### Work to complete
a – In the post about writing and social media, what unexpected thing did the author gain from social media?
b – Can you sum up the post about writing and social media in two sentences?
c – Continue the post about writing and social media from the point where it stops.

When I first became serious about my writing, I took to the internet to find out what to do besides, well, write seriously. One of the first pieces of advice I stumbled upon was to "get serious about social media." For better or worse, I tried. Maybe I'm not the world's best social poster, and maybe the socials didn't exactly teach me how to become a better writer, but I gained something I couldn't have guessed; an entire community of writer friends and support.


I don't want to speak for anyone but myself, but I believe there have been obstacles we've all overstepped along the way, each of us on this social-writing path. Therefore, perhaps this is a post for writers new to the social world of writing. Here are five actions that I've encountered, and hopefully sidestepped, jumped over, and/or avoided altogether along the path of... serious writing in the social world.


If you're crumbling pages, are you even a real writer? Image: www.pixabay.com

1. Calling yourself an “aspiring writer”

Maybe you’re a novice writer, a mid-career writer, or a seasoned writer, but if you’re actually writing, then you’re not aspiring to anything… you’re writing. If you’re writing, own it, and own it enough to commit to being a better writer.


2. Believing you’re not a “real” writer because you haven’t yet published a book

If this is where you’re stuck, I’d argue that a book, and maybe even specifically, a novel, is a pretty narrow-minded view of what writers do. Are you writing? Are you sharing your work in some format and thereby allowing others to read it? Does writing make you feel real? Have you gotten your membership card from the Real Writers Association? Okay, that last one is made up, but I think I’ve made my point.

3. Comparing yourself to other writers

Oh, no, no, no. You are yourself. The other writers are already themselves, so you can’t also be them. What’s the phrase? Comparison is the thief of joy? Going this route will only bring you into a writerly despair pit because it will dampen your ability to wave your creative flag. Wave that flag; wave it far and wide.

### Provided data
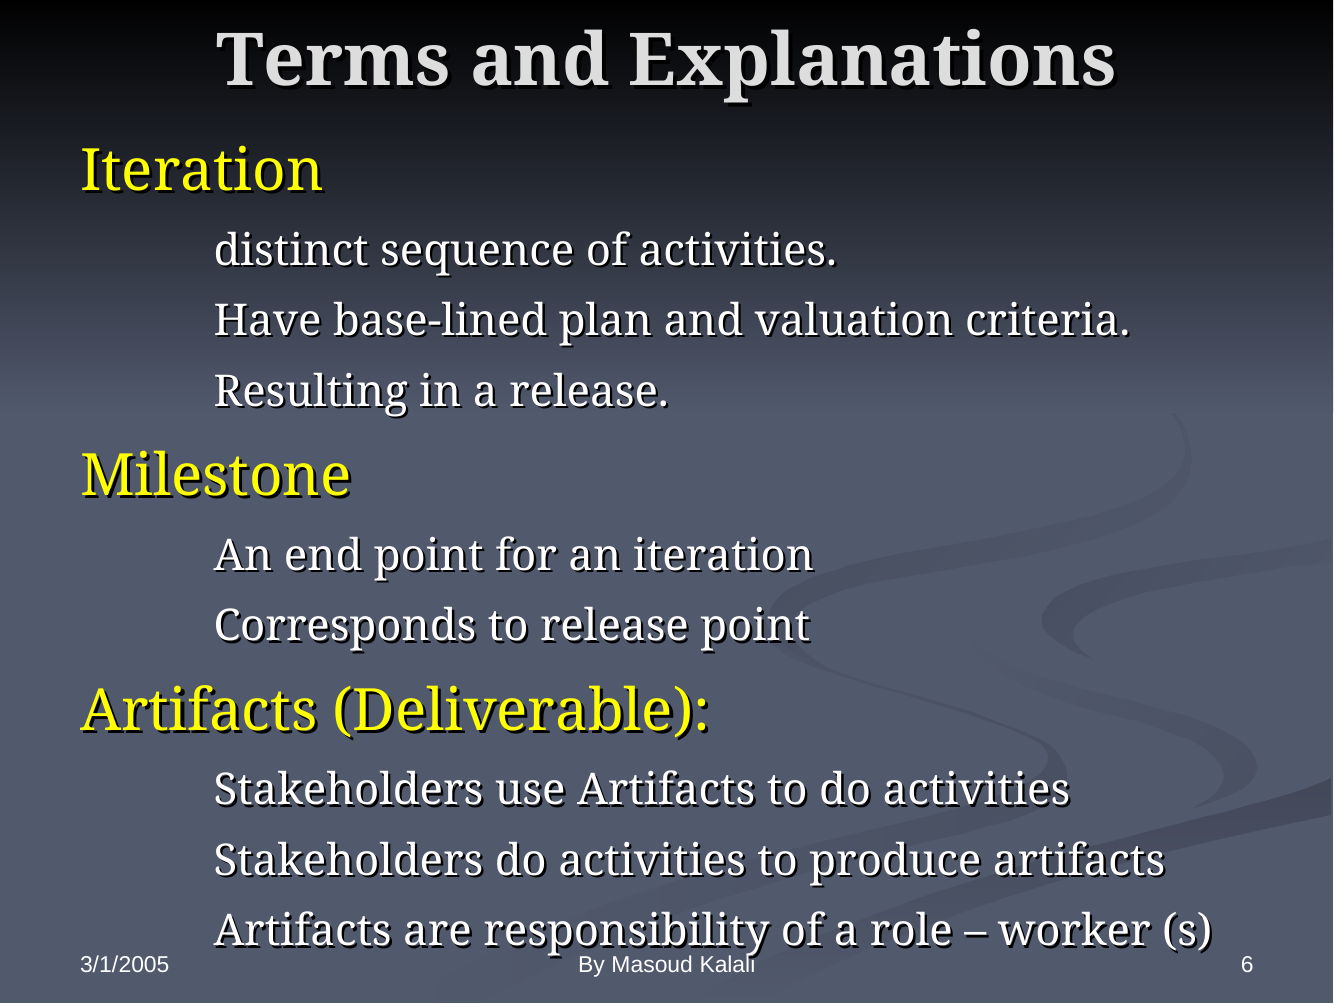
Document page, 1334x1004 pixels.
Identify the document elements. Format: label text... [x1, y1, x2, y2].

title Terms and Explanations [66, 6, 1267, 108]
list Iteration distinct sequence of activities. Have base-lined plan and valuation criteria. Resulting in a release. Milestone An end point for an iteration Corresponds to release point Artifacts (Deliverable): Stakeholders use Artifacts to do activities Stakeholders do activities to produce artifacts Artifacts are responsibility of a role – worker (s) [66, 121, 1267, 897]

### Answer list
a – An entire community of writer friends and support.

b – After following early advice to get serious about social media, the author gained a community of writer friends and support rather than lessons in becoming a better writer. Aimed at writers new to the social side of writing, the post lists obstacles to avoid, including calling yourself an "aspiring writer," believing you aren't a real writer until you publish a book, and comparing yourself to other writers.

c –
4. Assuming you already know everything about writing

This is how writers die, figuratively, not literally. If you’re unwilling to learn how to advance your craft, growth becomes nearly impossible. Take into consideration something editor Fred recently experienced. Fred is a member of a social media-based writing group, and posted what he considered to be a helpful link about how writer’s block is simply just a mindset. The article gave great advice on reframing a blocked mindset. Upon posting the link, Fred was bombarded by group members declaring how they wanted no such discussion in the group! Posting such nonsense about writer’s block would absolutely put a dark curse on the group and they’d all be cursed to the block! Fred ultimately decided to take the post down. What started as a means for friendly writer discourse ended in harsh, stunted outcries. We would politely guess that those respondents are not on the path to enlightenment.

5. Following trends for the sake of hoping to become published

The problem with trends is they end so another one can begin. Don’t be the dog chasing its tail. However, if glitter unicorns who preach country-fair winning apple pie recipes become trendy and that ALSO happens to be your wheelhouse, then consider it a bonus.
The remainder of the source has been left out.